* **INSTRUCTIONS TO FOLLOW**: Where in the entries below does "shoulder" appear? Copy every line that has it.

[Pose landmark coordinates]
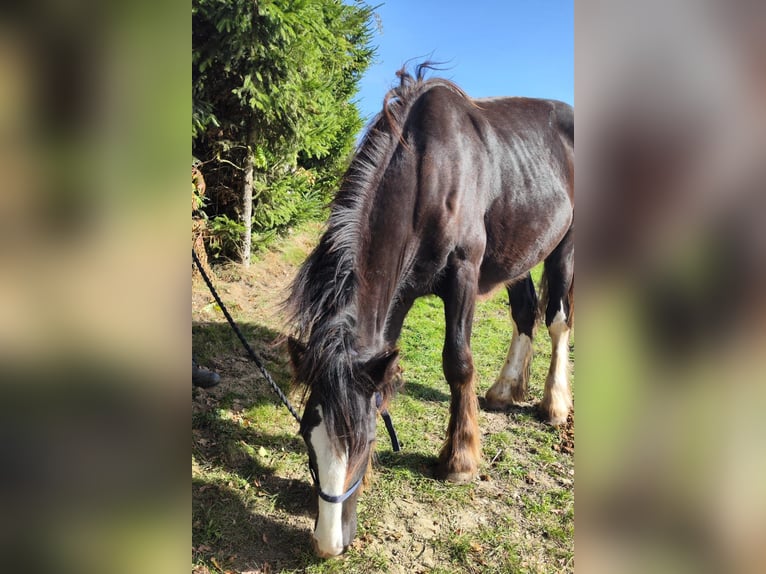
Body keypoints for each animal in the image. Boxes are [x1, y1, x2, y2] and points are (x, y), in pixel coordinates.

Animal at [286, 64, 574, 558]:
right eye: (308, 435)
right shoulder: (400, 292)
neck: (430, 170)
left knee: (557, 320)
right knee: (524, 314)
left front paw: (459, 461)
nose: (328, 542)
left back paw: (554, 404)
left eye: (365, 440)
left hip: (565, 244)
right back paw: (503, 390)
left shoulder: (463, 272)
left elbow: (457, 362)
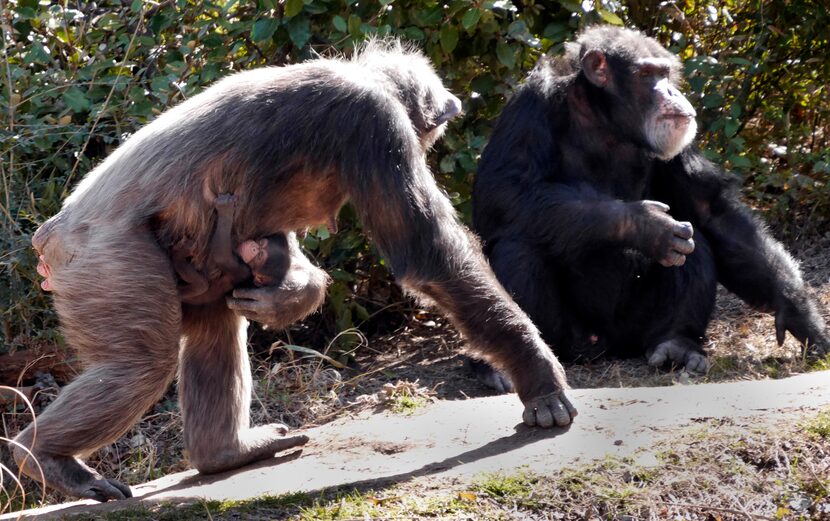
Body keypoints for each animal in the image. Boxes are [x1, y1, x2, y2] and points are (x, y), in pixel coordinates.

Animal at [472, 25, 828, 390]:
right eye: (646, 75)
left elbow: (710, 211)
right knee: (520, 247)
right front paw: (645, 226)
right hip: (573, 339)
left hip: (636, 332)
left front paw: (799, 312)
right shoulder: (531, 106)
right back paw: (510, 363)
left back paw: (677, 344)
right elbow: (506, 189)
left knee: (693, 240)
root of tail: (607, 348)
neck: (605, 119)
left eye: (664, 73)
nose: (670, 91)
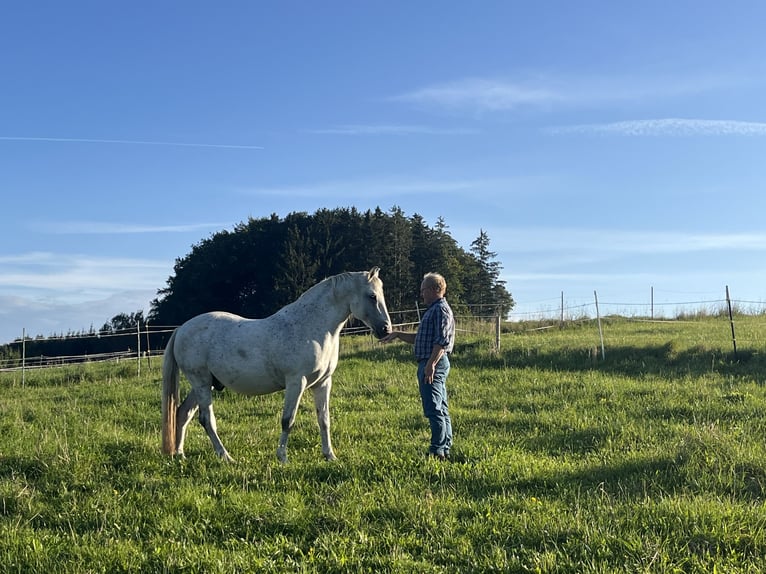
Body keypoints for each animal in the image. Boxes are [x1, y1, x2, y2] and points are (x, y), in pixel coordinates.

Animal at [160, 268, 390, 464]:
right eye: (372, 296)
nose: (385, 329)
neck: (310, 327)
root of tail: (181, 328)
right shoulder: (296, 382)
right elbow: (288, 420)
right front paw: (282, 458)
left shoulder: (323, 383)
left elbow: (324, 420)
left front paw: (330, 456)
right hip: (200, 382)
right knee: (206, 419)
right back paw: (226, 457)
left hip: (204, 384)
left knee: (183, 413)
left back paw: (180, 454)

* **REPLY TO THE EXERCISE**:
right shoulder: (400, 292)
left shoulder: (463, 272)
right shoulder: (531, 106)
right shoulder: (296, 382)
left shoulder: (323, 383)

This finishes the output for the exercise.